▶ DOCUMENT EXCERPT:
***
016 – Gregor Schneider – 21 Beach Cells
German artist Gregor Schneider transformed a section of Bondi Beach into a caged labyrinth reminiscent of security facilities in Guantanmo or those of Australian detention centres. A bold provocative work, reflecting a climate of security tension and fears of terrorism. Yet the public could also have a day at Bondi Beach in their own beach cell – sunbathing, relaxing, enjoying the shade of a parasol.


019 Tatzu Nishi – War and peace and in between, 2009
Japanese artist Tatzu Nishi created a masterful installation surrounding the two monumental equestrian statues outside the Gallery of New South Wales in Sydney with a domestic scene.
Some video vox-pops recorded at the time heard various visitors saying that they’d barely noticed these huge statues previously. A totally believable scenario which plays into the element of surprise and the feeling of the audience encountering something entirely new. Their eyes opened by the way Nishi plays with scale and context to devastating effect.
The two statues by Gilbert Bayes are called Offerings of Peace and Offerings of War.
Visitors entered into the two blue temporary buildings, to see the statues in their new settings Offerings of Peace Offerings of War Offerings of Peace
022 Santiago Sierra – 2010
The title of Spanish artist Santiago Sierra’s project almost explains the whole work – ‘7 forms measuring 600 x 60 x 60 cm constructed to be held horizontal to a wall’ . The exhibition, and I would argue performance took place at the Gallery of Modern Art in Brisbane for 1 week.
The seven blocks in question were supported by 14 workers who were paid the minimum wage and rested the blocks upon their shoulders.

023 – John Baldessari – Your name in lights
American artist John Baldessari offered participants if not their 15 minutes of fame, at least their 15 seconds of fame, illuminating their names above the Australian Musuem in Sydney. 100,000 participants took part!
Names from a distance And closer up
024 Michael Landy – Acts of Kindness, 2011
As well as being the curator of the Making Public Art exhibition, British artist Michael Landy also created his own project for Kaldor Public Art Projects back in 2011. He collected stories from the public about acts of kindness they had witnessed or been party to in Sydney and then used these to reimagine a map of Sydney oriented around these human stories.

027 13 Rooms – Curated By Klaus Biesenbach and Hans ULRICH Obrist
In 2013 Klaus Biesenbach and Hans Ulrich Obrist curated a show incorporating the installation of 13 self-contained rooms within a huge warehouse space, which they gave over to 13 artists to create a performance within. A who’s who of big-hitting contemporary artists and some newer names. The audience moved from room-to-room encountering a very different artistic response in each space. Almost a platform or host for installation, performance and participation public art.
***
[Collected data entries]
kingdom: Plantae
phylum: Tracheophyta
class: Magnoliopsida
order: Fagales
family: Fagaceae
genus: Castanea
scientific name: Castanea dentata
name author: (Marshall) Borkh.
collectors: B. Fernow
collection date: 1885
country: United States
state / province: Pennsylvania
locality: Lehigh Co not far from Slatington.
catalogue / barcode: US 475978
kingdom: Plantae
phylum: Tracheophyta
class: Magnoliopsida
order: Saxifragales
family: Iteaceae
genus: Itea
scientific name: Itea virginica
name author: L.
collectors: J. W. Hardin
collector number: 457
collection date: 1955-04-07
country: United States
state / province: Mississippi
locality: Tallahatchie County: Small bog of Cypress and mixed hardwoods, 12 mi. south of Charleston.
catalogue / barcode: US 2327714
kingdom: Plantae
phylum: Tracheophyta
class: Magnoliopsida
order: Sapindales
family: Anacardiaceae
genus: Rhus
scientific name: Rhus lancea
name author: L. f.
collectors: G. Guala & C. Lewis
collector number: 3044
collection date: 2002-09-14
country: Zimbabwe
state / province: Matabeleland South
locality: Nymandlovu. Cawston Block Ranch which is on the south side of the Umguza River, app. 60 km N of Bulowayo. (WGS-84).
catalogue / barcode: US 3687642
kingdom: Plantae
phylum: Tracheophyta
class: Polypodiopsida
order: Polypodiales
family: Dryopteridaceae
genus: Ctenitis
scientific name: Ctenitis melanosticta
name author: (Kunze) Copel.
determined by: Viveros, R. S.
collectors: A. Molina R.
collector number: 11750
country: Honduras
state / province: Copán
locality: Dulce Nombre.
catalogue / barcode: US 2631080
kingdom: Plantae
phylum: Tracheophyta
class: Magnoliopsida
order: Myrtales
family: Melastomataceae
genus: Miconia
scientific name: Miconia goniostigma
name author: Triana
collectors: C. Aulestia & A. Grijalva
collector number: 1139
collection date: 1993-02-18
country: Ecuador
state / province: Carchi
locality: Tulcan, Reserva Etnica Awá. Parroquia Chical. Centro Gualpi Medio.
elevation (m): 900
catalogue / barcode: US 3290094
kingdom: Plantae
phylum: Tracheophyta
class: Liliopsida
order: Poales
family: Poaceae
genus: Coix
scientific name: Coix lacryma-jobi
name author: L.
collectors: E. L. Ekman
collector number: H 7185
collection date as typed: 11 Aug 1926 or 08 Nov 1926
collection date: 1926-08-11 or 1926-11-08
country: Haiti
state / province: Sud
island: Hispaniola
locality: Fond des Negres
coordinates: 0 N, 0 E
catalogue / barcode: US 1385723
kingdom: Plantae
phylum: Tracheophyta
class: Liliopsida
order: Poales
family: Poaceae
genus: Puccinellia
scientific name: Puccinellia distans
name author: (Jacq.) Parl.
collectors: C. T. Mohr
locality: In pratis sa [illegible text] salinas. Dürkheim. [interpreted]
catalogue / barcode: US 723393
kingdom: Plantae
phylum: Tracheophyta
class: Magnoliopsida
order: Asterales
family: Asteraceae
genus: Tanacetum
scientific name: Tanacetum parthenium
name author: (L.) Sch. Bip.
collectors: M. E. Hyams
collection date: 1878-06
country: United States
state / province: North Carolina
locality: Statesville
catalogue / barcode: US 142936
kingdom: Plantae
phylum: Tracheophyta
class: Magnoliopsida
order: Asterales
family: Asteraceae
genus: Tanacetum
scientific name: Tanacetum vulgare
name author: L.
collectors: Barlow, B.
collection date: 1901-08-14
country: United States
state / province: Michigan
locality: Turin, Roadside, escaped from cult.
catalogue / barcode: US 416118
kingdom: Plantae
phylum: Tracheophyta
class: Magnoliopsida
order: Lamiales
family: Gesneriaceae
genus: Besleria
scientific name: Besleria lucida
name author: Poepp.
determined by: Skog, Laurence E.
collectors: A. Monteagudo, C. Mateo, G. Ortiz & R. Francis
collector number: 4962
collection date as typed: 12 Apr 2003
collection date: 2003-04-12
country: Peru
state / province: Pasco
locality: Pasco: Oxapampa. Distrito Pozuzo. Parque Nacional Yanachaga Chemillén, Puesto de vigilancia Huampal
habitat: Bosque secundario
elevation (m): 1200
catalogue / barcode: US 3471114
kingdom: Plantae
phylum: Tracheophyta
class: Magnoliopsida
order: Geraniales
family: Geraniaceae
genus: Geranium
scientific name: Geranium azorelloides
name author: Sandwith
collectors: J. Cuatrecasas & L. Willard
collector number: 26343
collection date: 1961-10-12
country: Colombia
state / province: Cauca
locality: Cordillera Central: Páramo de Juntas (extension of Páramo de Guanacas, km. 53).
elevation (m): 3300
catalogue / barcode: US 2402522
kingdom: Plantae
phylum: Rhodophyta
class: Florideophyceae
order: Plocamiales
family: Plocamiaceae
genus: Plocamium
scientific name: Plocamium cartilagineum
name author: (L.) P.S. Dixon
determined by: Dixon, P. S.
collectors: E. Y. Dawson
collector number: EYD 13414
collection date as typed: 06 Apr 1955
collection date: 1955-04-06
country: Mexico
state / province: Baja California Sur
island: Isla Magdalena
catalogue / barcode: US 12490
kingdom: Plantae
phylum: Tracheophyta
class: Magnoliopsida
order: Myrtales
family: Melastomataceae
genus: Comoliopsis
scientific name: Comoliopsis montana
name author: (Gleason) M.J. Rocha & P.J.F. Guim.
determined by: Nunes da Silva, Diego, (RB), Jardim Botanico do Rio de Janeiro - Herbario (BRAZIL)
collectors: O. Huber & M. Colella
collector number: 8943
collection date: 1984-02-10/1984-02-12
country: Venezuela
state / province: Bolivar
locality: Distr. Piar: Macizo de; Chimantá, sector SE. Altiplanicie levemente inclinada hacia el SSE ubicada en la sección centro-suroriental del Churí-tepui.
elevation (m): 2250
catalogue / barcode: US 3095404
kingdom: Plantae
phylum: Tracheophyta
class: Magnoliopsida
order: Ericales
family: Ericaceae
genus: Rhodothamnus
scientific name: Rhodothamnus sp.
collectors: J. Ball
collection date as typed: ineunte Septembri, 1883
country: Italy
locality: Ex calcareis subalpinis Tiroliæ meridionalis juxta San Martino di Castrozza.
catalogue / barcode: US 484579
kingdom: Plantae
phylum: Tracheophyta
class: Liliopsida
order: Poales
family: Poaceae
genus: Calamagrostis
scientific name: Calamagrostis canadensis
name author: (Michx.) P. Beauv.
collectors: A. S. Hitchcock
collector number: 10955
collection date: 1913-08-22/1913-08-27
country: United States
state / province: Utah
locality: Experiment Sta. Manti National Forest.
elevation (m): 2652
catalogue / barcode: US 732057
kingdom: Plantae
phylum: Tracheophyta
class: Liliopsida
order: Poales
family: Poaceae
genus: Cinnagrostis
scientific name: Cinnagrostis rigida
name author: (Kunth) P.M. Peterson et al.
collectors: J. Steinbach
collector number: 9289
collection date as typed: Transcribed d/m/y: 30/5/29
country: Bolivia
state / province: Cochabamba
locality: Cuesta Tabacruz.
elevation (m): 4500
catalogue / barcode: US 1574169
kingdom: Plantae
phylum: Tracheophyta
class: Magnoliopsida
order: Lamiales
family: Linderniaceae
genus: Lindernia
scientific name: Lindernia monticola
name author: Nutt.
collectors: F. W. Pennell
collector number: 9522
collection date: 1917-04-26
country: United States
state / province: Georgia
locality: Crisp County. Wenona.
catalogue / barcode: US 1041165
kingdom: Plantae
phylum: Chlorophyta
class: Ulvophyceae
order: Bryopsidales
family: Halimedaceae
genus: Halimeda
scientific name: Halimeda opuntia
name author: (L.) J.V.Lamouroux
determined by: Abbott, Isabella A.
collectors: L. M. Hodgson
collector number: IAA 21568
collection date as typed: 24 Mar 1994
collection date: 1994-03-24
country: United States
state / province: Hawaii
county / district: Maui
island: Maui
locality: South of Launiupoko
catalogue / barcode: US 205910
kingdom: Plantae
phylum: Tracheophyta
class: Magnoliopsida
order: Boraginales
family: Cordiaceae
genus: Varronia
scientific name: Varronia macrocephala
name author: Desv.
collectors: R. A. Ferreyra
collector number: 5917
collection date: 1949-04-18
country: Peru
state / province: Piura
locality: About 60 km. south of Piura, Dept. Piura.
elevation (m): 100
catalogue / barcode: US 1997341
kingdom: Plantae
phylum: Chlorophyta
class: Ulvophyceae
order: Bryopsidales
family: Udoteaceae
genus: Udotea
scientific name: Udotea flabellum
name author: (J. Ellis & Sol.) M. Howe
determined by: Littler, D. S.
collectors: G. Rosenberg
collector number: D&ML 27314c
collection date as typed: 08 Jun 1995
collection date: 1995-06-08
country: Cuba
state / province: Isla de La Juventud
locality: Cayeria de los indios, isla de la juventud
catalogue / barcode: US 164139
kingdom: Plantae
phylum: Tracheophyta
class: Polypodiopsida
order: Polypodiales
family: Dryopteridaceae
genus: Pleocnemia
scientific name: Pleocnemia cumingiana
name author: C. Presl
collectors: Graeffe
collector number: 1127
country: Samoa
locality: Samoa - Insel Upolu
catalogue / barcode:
***
▶ PROBLEM DESCRIPTION:
In the public art projects text, how many workers held up the seven blocks in Santiago Sierra's project?

▶ EXERCISE RESULT:
Fourteen workers held up the blocks.